The point of a website in 2014
Digital marketing veteran Mitch Joel asked recently, “What is the point of a website in 2014?” While he makes some excellent points about what a website has been and what it could be, there’s one critical point that is missing from his analysis.
In 2014, as has been the case since the first websites 20+ years ago, a key point of your website is that you own it. It’s one of the 2 cornerstones of every owned media platform. You own your website. You own your email list. Those are the digital assets that are really and truly yours. Yes, you have advertising, but unless you’re an ad network, you don’t own the advertising platform. You have social media accounts, but unless you’re a social network, you don’t own the social media platform.
No one can change the terms of service of your website, just as no one (except you) can instantly destroy your email list.

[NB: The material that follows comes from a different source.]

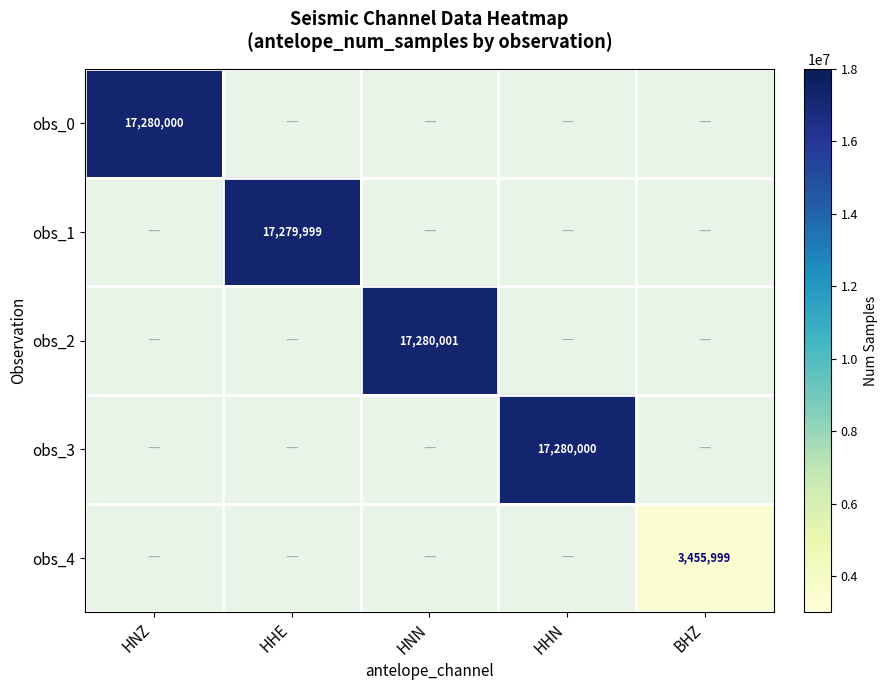

How many categories are shown in the chart?

5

On the other hand, your Facebook Page could stop working, as happened to my personal Facebook Page’s organic reach over the last 6 months:
Your LinkedIn account can be suspended. Your Twitter account can be suspended. You don’t own your presence on these platforms, despite the fact that we call them owned media. More important, these social platforms are becoming pay to play – and if your resources are tight, then the amount of time and energy you’ve invested in social media could begin to deliver negative ROI.
The analogy I used with many of the digital marketing platforms today is that they’re billboards. While powerful and useful when driving down the highway, when was the last time you ate a meal at a billboard? Chances are, the answer is never. The billboard told you when the restaurant of choice was coming up and directed you to get to it, but you don’t eat there.
Any digital marketing platform that you don’t outright own – social media, a blog not hosted on your website, AdWords ads – is a billboard, and your website is the restaurant. Abandoning or neglecting your website would be like having the greatest billboards on the highway and no restaurant for diners to patronize.
That’s the point of a website in 2014 – and likely will be the point of a website for as long as we have them.